The security hole was discovered and reported March 28 by a software engineer and security researcher named Kamil Hismatullin, and fixed several hours later by Google engineers. Apparently, no attackers were able to maliciously delete videos before the bug was squashed.

Hismatullin, who has previously discovered bugs in Google, Github, and the chat application HipChat, according to his LinkedIn profile, published a blog post on March 31 explaining the exploit. Google confirmed the details of his post to Quartz.

Hismatullin had been investigating YouTube’s security as part of Google’s Vulnerability Research Grant program, in which the company pays talented good-guy hackers to try to find security flaws before the bad guys do.
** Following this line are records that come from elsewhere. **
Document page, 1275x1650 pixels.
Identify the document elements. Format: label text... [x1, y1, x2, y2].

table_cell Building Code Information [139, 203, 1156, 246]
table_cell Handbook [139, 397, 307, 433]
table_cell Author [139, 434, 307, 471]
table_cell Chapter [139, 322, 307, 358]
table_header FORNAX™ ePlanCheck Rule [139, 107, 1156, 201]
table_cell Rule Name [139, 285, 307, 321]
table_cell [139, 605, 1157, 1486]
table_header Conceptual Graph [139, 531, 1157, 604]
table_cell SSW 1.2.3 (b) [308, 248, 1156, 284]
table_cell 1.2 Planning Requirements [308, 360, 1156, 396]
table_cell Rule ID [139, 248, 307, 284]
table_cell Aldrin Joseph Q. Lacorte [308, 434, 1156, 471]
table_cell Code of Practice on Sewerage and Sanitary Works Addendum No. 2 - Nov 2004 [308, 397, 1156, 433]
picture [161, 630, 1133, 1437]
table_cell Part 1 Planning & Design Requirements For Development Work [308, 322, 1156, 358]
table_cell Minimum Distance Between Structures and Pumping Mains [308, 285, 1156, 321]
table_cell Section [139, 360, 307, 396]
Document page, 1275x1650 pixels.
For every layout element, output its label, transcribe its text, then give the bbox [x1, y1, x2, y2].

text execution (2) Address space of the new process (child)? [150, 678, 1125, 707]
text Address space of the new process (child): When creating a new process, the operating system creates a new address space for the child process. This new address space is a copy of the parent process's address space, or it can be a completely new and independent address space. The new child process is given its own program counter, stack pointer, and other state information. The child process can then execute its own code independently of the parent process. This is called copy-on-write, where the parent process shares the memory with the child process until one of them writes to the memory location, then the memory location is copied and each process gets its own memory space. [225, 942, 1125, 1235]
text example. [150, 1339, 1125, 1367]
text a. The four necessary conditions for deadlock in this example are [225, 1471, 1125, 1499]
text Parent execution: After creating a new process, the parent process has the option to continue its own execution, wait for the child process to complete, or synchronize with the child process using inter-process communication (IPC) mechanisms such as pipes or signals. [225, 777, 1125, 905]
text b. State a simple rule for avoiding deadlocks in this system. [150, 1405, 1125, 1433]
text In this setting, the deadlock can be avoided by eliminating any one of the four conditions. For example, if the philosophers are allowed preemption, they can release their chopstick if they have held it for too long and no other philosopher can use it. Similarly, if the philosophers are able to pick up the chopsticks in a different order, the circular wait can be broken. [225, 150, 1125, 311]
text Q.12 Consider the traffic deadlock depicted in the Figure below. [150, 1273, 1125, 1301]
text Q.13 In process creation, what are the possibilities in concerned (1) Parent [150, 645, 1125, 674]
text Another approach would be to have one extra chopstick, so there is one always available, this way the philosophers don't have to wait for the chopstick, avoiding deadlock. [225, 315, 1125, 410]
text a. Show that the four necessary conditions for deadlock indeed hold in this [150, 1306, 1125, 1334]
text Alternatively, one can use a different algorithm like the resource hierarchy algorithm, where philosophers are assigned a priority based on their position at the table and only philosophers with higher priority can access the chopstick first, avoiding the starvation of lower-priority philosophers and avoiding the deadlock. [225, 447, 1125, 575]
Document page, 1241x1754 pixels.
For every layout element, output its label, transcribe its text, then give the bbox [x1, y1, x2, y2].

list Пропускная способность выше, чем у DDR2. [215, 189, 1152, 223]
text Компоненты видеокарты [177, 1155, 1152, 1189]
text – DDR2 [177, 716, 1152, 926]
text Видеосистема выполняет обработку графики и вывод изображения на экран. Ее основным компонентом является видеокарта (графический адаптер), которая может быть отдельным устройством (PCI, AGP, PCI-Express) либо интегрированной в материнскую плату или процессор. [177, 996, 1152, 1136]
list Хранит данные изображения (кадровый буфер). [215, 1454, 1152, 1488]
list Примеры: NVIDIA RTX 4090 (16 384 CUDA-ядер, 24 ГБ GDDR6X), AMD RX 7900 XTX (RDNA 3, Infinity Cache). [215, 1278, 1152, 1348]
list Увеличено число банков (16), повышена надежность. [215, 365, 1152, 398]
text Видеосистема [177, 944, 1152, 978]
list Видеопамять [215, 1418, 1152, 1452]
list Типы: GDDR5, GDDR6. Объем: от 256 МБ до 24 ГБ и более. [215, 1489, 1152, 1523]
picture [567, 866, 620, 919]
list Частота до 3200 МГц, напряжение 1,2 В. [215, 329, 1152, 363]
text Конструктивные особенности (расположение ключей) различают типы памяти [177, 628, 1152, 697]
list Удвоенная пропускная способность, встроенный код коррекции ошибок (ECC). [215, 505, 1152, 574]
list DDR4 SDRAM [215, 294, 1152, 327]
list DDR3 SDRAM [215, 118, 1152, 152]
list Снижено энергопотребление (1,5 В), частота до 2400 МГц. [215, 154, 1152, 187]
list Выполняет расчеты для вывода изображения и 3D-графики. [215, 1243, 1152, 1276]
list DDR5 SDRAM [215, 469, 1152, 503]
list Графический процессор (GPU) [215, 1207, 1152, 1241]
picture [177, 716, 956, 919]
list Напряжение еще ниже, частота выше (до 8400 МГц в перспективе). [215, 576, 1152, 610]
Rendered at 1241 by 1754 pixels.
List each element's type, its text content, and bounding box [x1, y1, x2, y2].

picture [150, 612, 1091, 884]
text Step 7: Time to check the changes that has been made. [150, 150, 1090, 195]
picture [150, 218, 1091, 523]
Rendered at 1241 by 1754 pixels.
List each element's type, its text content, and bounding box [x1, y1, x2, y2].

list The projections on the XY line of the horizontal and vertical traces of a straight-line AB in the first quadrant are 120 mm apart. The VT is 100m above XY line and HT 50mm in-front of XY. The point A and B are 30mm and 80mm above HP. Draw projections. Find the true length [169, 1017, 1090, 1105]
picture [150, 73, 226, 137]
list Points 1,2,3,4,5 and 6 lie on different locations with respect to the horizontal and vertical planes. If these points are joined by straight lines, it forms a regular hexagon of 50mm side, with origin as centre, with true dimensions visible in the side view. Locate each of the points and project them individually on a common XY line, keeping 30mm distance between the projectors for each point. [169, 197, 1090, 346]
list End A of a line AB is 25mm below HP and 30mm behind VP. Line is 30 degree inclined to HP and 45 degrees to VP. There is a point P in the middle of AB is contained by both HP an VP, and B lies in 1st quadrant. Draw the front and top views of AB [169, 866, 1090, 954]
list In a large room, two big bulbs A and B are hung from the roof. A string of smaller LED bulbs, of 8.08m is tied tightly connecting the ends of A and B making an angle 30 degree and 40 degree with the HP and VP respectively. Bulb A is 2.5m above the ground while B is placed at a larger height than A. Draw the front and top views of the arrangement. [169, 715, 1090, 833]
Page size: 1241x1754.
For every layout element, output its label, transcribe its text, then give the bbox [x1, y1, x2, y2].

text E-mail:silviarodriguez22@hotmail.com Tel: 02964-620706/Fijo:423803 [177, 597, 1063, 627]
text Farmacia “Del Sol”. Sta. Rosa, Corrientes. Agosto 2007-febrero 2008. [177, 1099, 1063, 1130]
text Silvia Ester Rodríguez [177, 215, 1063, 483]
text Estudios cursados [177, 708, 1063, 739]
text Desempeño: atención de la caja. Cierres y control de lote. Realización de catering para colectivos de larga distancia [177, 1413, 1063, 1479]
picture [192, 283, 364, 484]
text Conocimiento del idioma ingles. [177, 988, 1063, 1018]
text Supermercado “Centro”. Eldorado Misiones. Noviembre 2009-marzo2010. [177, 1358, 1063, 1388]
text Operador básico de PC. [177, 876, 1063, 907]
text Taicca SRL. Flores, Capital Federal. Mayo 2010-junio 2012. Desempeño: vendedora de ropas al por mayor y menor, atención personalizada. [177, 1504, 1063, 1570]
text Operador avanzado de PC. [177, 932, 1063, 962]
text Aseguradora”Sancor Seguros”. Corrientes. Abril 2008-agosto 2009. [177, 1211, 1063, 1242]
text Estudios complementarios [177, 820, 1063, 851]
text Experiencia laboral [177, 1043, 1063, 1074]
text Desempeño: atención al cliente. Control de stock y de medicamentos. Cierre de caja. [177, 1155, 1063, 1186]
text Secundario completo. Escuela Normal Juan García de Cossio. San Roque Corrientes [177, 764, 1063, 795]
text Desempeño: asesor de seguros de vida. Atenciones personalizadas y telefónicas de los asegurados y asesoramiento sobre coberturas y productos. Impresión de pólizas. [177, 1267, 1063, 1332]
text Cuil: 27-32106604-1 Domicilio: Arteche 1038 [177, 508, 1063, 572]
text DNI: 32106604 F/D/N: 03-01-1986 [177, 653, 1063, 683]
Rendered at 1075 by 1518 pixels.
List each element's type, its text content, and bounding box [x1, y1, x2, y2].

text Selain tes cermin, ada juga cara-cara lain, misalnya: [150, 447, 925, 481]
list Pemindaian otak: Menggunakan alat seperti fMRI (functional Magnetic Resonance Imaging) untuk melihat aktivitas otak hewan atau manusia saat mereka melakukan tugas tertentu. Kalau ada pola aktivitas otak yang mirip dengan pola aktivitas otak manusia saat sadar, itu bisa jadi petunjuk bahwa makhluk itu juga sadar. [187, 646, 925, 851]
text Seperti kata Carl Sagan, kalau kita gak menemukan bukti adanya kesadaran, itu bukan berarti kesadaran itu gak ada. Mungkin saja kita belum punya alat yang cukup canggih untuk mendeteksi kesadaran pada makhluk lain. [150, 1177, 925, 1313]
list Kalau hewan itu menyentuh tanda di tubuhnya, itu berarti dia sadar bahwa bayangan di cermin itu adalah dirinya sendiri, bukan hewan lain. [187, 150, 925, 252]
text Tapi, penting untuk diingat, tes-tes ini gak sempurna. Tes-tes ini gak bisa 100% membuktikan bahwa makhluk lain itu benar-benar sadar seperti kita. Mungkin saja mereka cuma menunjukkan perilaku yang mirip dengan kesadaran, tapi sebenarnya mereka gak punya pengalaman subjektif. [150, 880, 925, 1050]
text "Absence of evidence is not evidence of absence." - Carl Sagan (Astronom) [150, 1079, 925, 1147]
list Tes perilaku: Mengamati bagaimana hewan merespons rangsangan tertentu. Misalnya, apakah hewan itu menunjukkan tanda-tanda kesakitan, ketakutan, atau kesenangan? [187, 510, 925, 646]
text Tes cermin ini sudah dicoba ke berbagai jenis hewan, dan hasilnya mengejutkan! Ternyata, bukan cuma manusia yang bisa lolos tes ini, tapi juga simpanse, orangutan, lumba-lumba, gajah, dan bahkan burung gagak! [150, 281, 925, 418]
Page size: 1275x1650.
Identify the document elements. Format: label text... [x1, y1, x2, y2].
Vulnerability Research Grants are a twist on the bug bounty programs that have become popular with tech companies in recent years.

The goal of bug bounties is to reward hackers for alerting tech companies to security flaws discreetly, rather than exploiting or publicizing the bugs. In recent years, Google and Microsoft have paid individual bug bounties of over $100,000.

Hismatullin wasn’t as lucky. He was initially given $1,337 just to look (in general, these grants range from $500 to $3,133.70) and then received an additional $5,000 after reporting the gaping hole.

Bug bounties aren’t established enough to know if Hismatulllin’s find merited more. But given the severity of the vulnerability, it seems like Google got a pretty good deal.